Electronic Health Records: An Integral Part of Quality Medical Care

Medical RecordsWhen Dr. Homer Warner began working in medical informatics back in the mid 1950's, his work centered on using computers for decision support related to cardiology. The results were so profound that Dr. Warner and his colleagues at LDS Hospital in Salt Lake City, Utah expanded their work to create the country's first electronic medical information system, designed to assist clinicians in the decision making process. Today, EHR solutions have improved to the point where they are integral to quality medical care. Some of the significant changes of EHR's over the years:

EHR system as predictors: Fifty years ago, when EHR's were just beginning, longitudinal studies weren't available in electronic format. Although data analysis was possible, trending was difficult as so little of the data was in EHR format. Today, EHR solutions have the ability to use decades of  past experience and data to spot possible trends on a national scale.

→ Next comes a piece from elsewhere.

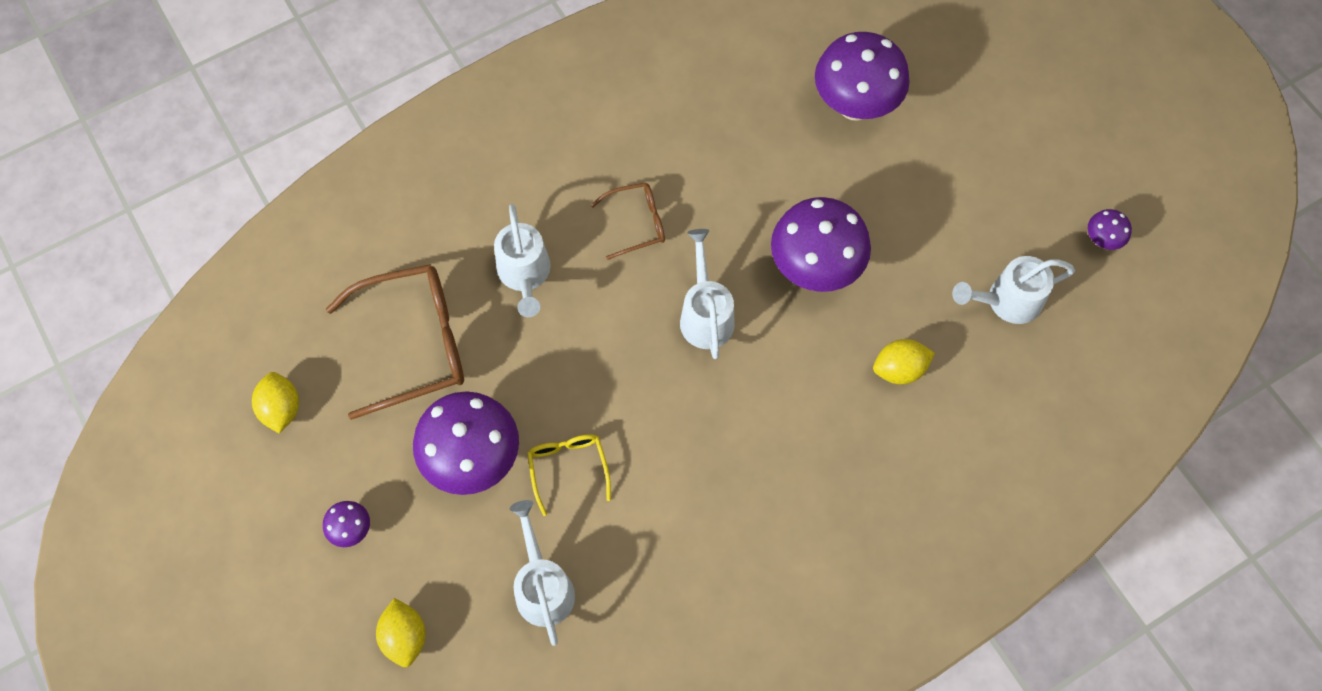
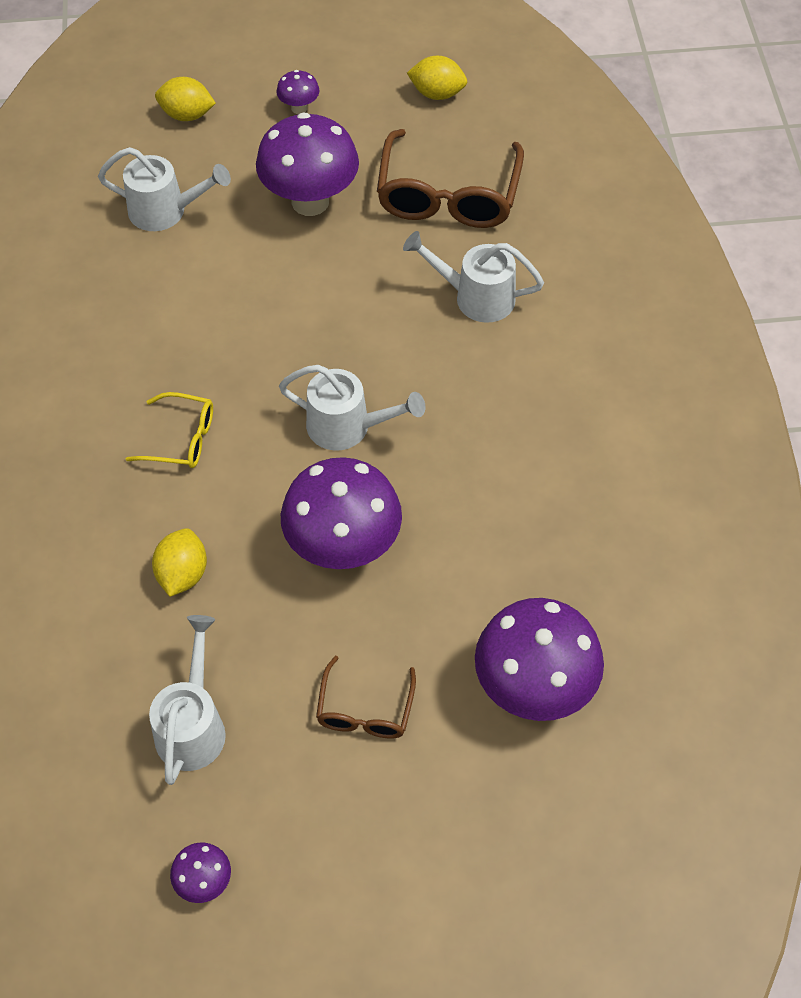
camera: 115 degrees right, 10 degrees down
yellow glasses [527,434,611,516] -> yellow glasses moved to [126,392,213,468]
brown glasses [591,182,665,260] -> brown glasses moved to [316,656,416,739]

EHR systems as change agents: Using data provided from trend analysis, EHR solutions can be used to convince medical staff that changes are necessary to their established protocols. Empirical evidence provided by EHR data can provide the proof physicians require to enact changes in their protocols. For example, in an article in ModernHealthcare.com, a study by Intermountain Healthcare cites a trend identified in 1999 by their EHR system showing that pregnant women and their physicians were choosing to induce labor before the the typical 39 week gestational age, which was causing an increase in longer, more complicated deliveries and newborns with medical complications. Using the information provided by the EHR guidelines were developed to reverse the trend, dropping the rate of early induction at Intermountain Hospitals from 28% to 2%. This change resulted in healthier mothers, healthier babies, and lower overall costs.

EHR solutions today can provide data in real time. This capability improves the quality of care by providing physicians the ability to proactively practice medicine, for example, recommending a vaccination based on current data, or a test based on a patient's age or history.

From the 1950's medical informatics programs in their infancy to the advanced information systems that are working today to assist medical providers with improving delivery of medical care to patients, EHR solutions continue to evolve. Dr. Warner envisioned that EHR solutions would change the way medicine is practiced, but it is likely that even he is amazed at the scope of change.